Collected data entries:

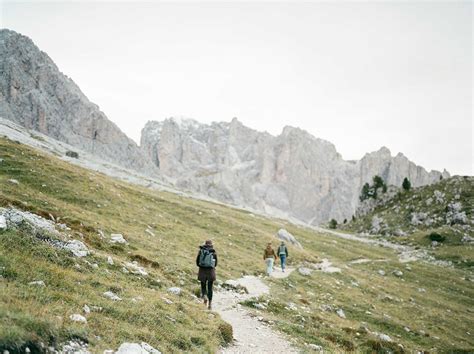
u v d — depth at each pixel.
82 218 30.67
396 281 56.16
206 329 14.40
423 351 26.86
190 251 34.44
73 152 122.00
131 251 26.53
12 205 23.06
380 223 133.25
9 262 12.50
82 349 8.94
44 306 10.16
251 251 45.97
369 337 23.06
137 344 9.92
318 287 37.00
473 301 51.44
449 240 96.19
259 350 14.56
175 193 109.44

→ **Exercise prompt**:
Copy every record exactly, dropping the images.

→ **Problem solution**:
u v d — depth at each pixel.
82 218 30.67
396 281 56.16
206 329 14.40
423 351 26.86
190 251 34.44
73 152 122.00
131 251 26.53
12 205 23.06
380 223 133.25
9 262 12.50
82 349 8.94
44 306 10.16
251 251 45.97
369 337 23.06
137 344 9.92
318 287 37.00
473 301 51.44
449 240 96.19
259 350 14.56
175 193 109.44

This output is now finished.